The Nasal Ranger takes in air and sends it through carbon filters that weed out odour particles. The device measures clean air against the stinky stuff.

It’s used all across North America, Katolyk said, including spots such as Denver where legalized marijuana left some concerned about the smell.

Orest Katolyk, head of bylaw enforcement for the City of London, demonstrates an odour detection device called the Nasal Ranger Field Olfactometer which his department is testing. Photo taken on Friday August 25, 2017. (MORRIS LAMONT, The London Free Press)

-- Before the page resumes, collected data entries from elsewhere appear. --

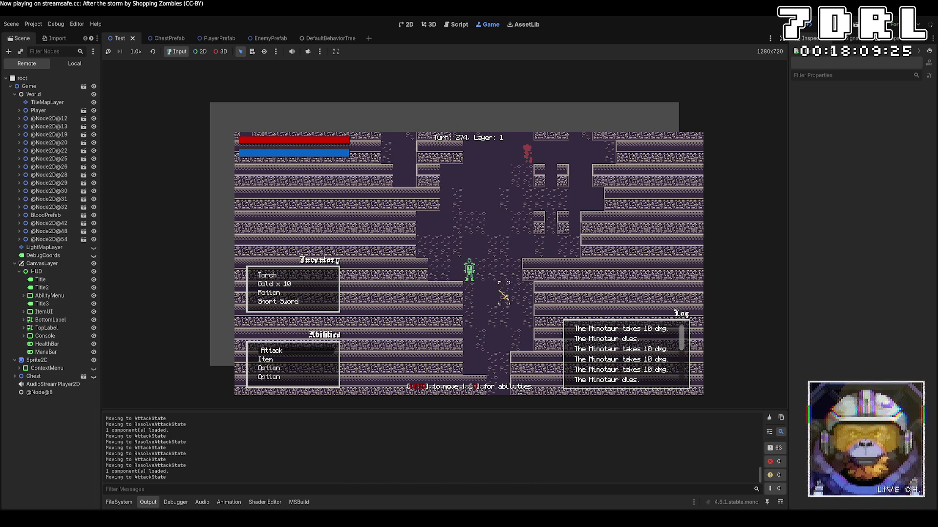
pyautogui.press('s')
pyautogui.press('s')
pyautogui.press('s')
pyautogui.press('a')
pyautogui.press('s')
pyautogui.press('s')
pyautogui.press('s')
# Walk the player up and right, then up and left across the dungeon
pyautogui.press('w')
pyautogui.press('w')
pyautogui.press('w')
pyautogui.press('w')
pyautogui.press('d')
pyautogui.press('w')
pyautogui.press('w')
pyautogui.press('d')
pyautogui.press('w')
pyautogui.press('w')
pyautogui.press('w')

Right now, Londoners must report their odour complaints to the province. But if the super sniffer works well, the city could look at enforcing an odour bylaw. Council’s planning and environment committee will debate that, and a whole host of other recommendations to deal with nasty smells, at a meeting Monday.

Staff also suggest the city boost the provincial odour-monitoring system that’s already in place with a two-year injection of cash, a maximum of $90,000 per year, from a landfill reserve fund.

Allan Tipping, who’s long argued the bad-smelling air in his neighbourhood is negatively affecting residents’ quality of life, said he’s none too excited about the new tool. But he is eager for the city to develop a nuisance bylaw that would cover odours.

“I just called in a complaint today,” he said on Friday. “I haven’t even swam in my pool once this year. I haven’t had a barbecue with friends or anything because the smell always appears.”

A bylaw would give the city the ability to ticket or charge facilities that don’t comply with odour restrictions. But Tipping said he’d rather see a sniff test by a human nose.

The city’s goal is to use all the methods it can to deal with odours, said Jay Stanford, the city’s director of environmental programs and solid waste.

“(We want) to see if a city bylaw can actually help in this whole overall situation,” he said. “We have a large landfill site down there that has odours from time to time. Could this also be a tool to help us understand and reduce odours as well?”

A bylaw would give the city’s newest tool a real workout.

“It’s more of a scientific tool than simply going out there and going ‘This (smell) is bad,’” Katolyk said.